◆ Data extract:
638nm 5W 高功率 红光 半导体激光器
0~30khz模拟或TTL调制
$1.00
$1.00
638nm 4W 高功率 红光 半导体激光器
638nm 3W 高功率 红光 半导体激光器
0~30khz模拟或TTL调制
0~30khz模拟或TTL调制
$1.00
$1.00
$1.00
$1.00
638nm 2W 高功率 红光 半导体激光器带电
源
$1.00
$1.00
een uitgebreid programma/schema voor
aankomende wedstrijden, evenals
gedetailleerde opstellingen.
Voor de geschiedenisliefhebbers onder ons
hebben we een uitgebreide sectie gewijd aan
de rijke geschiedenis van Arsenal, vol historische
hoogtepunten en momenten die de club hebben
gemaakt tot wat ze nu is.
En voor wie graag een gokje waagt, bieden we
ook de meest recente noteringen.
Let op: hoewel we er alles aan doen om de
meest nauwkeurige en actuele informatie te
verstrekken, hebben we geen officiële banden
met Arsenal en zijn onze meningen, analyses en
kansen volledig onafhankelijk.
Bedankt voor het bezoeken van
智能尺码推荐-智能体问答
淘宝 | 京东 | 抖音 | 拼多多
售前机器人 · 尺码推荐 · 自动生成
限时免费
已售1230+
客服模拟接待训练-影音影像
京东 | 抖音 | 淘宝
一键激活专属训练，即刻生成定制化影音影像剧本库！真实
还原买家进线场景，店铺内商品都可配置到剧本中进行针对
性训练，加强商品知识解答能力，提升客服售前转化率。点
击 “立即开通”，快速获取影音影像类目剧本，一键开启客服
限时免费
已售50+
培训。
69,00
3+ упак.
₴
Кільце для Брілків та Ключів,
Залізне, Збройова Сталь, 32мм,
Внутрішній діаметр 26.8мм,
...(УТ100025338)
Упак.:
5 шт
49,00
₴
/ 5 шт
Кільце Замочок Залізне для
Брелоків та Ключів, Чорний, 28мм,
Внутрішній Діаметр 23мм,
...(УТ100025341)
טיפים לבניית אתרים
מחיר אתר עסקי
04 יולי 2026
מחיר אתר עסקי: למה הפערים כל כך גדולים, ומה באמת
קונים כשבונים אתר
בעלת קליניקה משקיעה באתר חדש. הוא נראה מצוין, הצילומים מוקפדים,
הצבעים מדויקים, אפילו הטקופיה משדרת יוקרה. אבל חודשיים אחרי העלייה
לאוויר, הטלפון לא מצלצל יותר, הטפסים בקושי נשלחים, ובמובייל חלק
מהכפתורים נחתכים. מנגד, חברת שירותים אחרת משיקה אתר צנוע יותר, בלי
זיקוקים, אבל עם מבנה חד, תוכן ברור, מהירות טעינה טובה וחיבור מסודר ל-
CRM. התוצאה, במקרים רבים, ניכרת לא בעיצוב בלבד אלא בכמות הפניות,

◆ Your task: Pick out every line in the rows above that contains the word "עסקי", matching case exactly, and copy each of those lines in full.

◆ Response area:
מחיר אתר עסקי
מחיר אתר עסקי: למה הפערים כל כך גדולים, ומה באמת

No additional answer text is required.